Department of Radiology, Keio University School of Medicine, Tokyo, Japan.
Division of Pulmonary Medicine, Department of Medicine, Keio University School of Medicine, Tokyo, Japan.
Respiration. 2022;101(12):1110-1120. doi: 10.1159/000527067. Epub 2022 Nov 9.
Correlations between upright CT and pulmonary function test (PFT) measurements, and differences in lung/lobe/airway volumes between supine and standing positions in patients with chronic obstructive pulmonary disease (COPD) remain unknown.
The study aimed to evaluate correlations between lung/airway volumes on both supine and upright CT and PFT measurements in patients with COPD, and compare CT-based inspiratory/expiratory lung/lobe/airway volumes between the two positions.
Forty-eight patients with COPD underwent both conventional supine and upright CT in a randomized order during inspiration and expiration breath-holds, and PFTs within 2 h. We measured the lung/lobe/airway volumes on both CT.
The correlation coefficients between total lung volumes on inspiratory CT in supine/standing position and PFT total lung capacity and vital capacity were 0.887/0.920 and 0.711/0.781, respectively; between total lung volumes on expiratory CT in supine/standing position and PFT functional residual capacity and residual volume, 0.676/0.744 and 0.713/0.739, respectively; and between airway volume on inspiratory CT in supine/standing position and PFT forced expiratory volume in 1 s, 0.471/0.524, respectively. Inspiratory/expiratory bilateral upper and right lower lobe, bilateral lung, and airway volumes were significantly higher in the standing than supine position (3.6-21.2% increases, all p < 0.05); however, inspiratory/expiratory right middle lobe volumes were significantly lower in the standing position (4.6%/15.9% decreases, respectively, both p < 0.001).

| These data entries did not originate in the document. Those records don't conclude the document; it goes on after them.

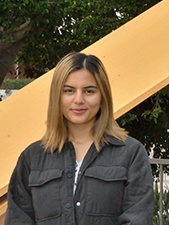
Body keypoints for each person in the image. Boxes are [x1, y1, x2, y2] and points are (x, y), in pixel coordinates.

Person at [5, 52, 154, 225]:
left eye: (89, 91)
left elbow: (138, 219)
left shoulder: (130, 154)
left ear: (103, 96)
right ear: (57, 96)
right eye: (69, 91)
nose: (78, 100)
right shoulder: (32, 158)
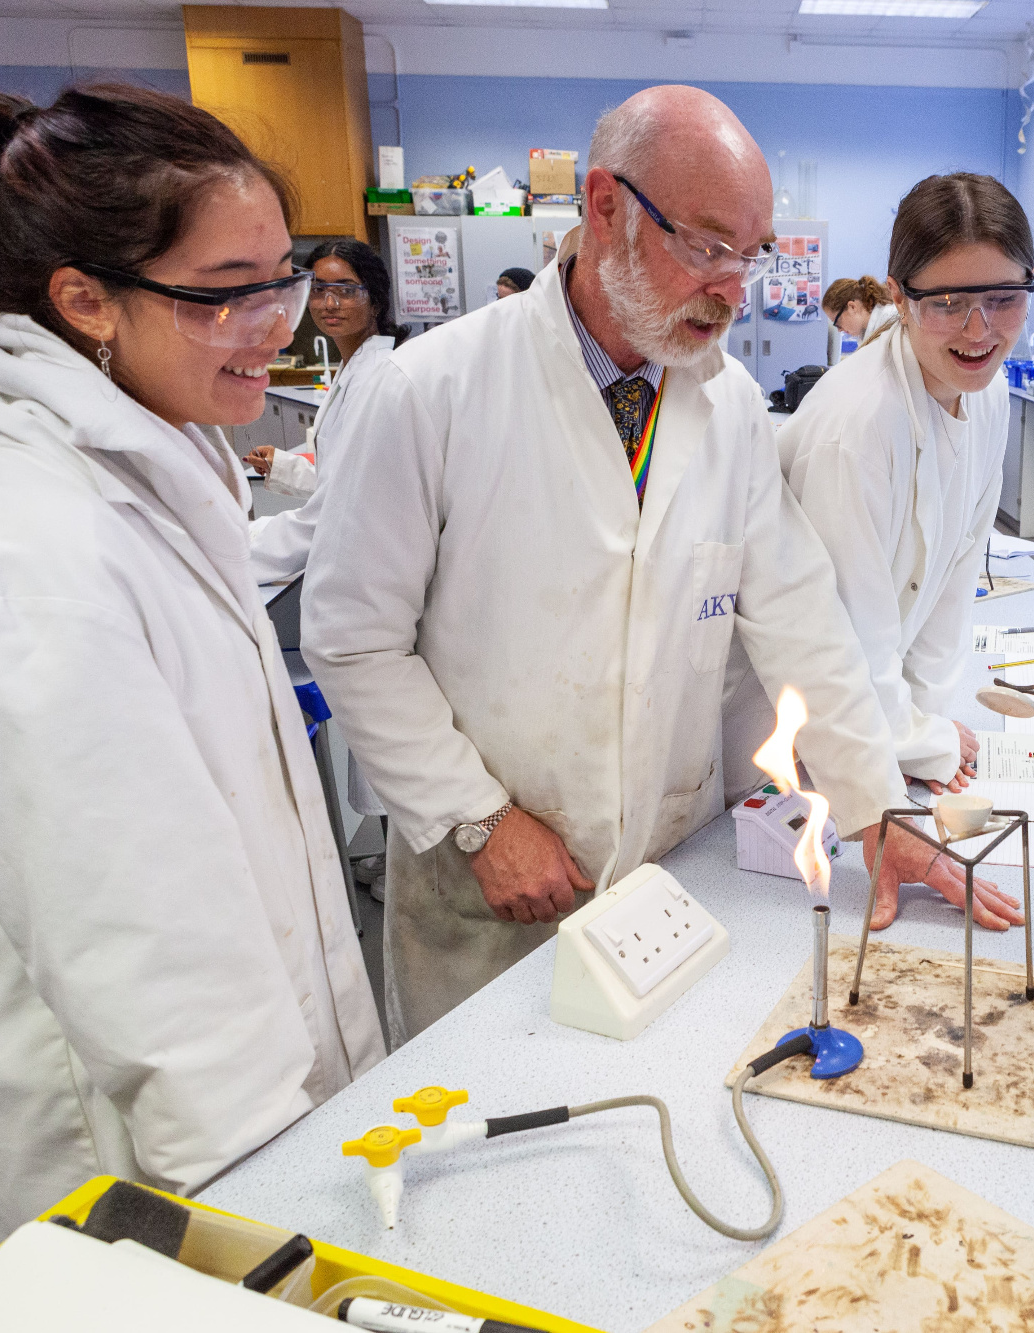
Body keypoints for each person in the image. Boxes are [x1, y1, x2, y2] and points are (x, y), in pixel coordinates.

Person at [303, 85, 994, 1043]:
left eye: (749, 256)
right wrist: (478, 821)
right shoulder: (434, 390)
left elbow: (802, 619)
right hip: (488, 885)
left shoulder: (732, 407)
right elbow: (350, 641)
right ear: (604, 207)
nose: (732, 289)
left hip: (667, 880)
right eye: (707, 246)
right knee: (488, 1153)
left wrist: (877, 811)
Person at [0, 86, 384, 1235]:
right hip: (170, 1171)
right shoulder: (31, 565)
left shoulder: (148, 474)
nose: (278, 324)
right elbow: (157, 978)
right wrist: (279, 1240)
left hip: (264, 1119)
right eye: (226, 294)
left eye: (283, 276)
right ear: (84, 299)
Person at [738, 174, 1034, 932]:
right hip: (804, 733)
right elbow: (846, 633)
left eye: (1003, 297)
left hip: (879, 738)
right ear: (900, 298)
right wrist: (911, 746)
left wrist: (926, 734)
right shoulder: (857, 425)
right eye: (946, 303)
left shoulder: (988, 389)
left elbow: (954, 575)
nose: (979, 329)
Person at [246, 238, 407, 581]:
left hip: (373, 566)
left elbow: (341, 508)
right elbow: (345, 481)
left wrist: (236, 562)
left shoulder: (377, 379)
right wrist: (286, 468)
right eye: (318, 290)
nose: (329, 303)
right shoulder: (355, 367)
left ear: (375, 300)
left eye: (346, 291)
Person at [821, 274, 898, 349]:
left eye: (837, 323)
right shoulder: (868, 331)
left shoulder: (890, 320)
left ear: (852, 307)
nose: (839, 330)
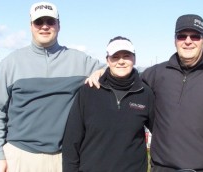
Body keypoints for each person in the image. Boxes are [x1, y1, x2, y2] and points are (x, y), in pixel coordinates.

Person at [88, 14, 203, 172]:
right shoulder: (155, 74)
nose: (188, 41)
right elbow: (124, 80)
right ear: (175, 40)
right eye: (181, 36)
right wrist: (103, 72)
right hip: (162, 168)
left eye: (195, 36)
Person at [0, 2, 104, 172]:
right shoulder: (11, 63)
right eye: (38, 22)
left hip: (63, 159)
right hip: (19, 157)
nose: (44, 26)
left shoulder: (79, 60)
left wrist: (100, 72)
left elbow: (116, 70)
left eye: (50, 21)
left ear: (59, 25)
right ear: (31, 26)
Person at [62, 36, 154, 172]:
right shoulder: (89, 91)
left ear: (134, 59)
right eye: (115, 56)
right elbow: (72, 140)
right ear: (107, 60)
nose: (121, 61)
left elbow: (160, 134)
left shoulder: (144, 93)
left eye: (126, 56)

Upright CT-based volumes were more correlated with PFT measurements than supine CT-based volumes in patients with COPD. Unlike other lobes and airway, inspiratory/expiratory right middle lobe volumes were significantly lower in the standing than supine position.

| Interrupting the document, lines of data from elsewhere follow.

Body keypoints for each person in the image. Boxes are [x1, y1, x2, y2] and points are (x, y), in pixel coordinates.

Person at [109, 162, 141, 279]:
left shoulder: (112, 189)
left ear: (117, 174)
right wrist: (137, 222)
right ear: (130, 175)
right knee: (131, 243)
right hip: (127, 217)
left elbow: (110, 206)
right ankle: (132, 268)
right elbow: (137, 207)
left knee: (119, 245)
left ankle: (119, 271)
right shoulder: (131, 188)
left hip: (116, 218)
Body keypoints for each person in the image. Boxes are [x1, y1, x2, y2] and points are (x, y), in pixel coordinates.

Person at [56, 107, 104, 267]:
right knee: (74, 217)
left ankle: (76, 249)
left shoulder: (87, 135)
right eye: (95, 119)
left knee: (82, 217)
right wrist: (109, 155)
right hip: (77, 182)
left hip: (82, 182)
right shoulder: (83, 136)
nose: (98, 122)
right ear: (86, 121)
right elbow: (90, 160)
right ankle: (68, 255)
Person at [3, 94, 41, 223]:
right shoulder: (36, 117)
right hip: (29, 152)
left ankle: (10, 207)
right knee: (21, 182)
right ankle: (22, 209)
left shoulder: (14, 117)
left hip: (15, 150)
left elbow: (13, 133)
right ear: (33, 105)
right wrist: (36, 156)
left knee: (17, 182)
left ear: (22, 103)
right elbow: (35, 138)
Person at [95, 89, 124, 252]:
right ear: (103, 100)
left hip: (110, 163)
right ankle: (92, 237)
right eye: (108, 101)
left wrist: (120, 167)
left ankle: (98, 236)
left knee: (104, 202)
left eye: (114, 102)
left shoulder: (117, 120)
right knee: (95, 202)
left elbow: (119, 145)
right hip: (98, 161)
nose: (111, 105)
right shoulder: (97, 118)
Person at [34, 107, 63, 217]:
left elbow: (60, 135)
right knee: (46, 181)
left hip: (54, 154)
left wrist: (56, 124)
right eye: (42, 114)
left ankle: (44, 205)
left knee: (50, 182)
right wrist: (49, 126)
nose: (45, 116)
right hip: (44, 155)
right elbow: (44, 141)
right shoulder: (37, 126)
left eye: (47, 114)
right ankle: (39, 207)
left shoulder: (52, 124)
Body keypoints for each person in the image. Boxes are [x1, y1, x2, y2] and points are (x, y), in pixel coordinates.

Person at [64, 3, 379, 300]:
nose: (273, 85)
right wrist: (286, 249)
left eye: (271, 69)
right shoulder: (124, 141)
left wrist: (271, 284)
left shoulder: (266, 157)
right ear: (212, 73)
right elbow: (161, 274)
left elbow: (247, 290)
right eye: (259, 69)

慢性阻塞性肺疾病(COPD)患者直立 CT 与肺功能测试(PFT)测量之间的相关性,以及仰卧位和站立位之间肺/叶/气道体积的差异尚不清楚。
本研究旨在评估 COPD 患者仰卧和直立 CT 上的肺/气道体积与 PFT 测量值之间的相关性,并比较两种体位下基于 CT 的吸气/呼气肺/叶/气道体积。
48 例 COPD 患者在 2 小时内接受了常规仰卧和直立 CT 检查,并在吸气和呼气屏气期间进行了随机排序,同时还进行了 PFT 检查。我们测量了仰卧/站立位吸气 CT 上的肺/叶/气道体积。
仰卧位/站立位吸气 CT 上总肺体积与 PFT 总肺活量和肺活量的相关系数分别为 0.887/0.920 和 0.711/0.781;仰卧位/站立位呼气 CT 上总肺体积与 PFT 功能残气量和残气量的相关系数分别为 0.676/0.744 和 0.713/0.739;仰卧位/站立位吸气 CT 上气道体积与 PFT 用力呼气 1 秒量的相关系数分别为 0.471/0.524。与仰卧位相比,站立位时双侧上叶和右下叶、双侧肺和气道体积的吸气/呼气均显著增加(3.6-21.2%增加,均 p<0.05);然而,站立位时右中叶的吸气/呼气体积显著降低(分别降低 4.6%/15.9%,均 p<0.001)。
与仰卧 CT 相比,COPD 患者直立 CT 基于体积与 PFT 测量值的相关性更高。与其他叶和气道不同,右中叶的吸气/呼气体积在站立位时明显低于仰卧位。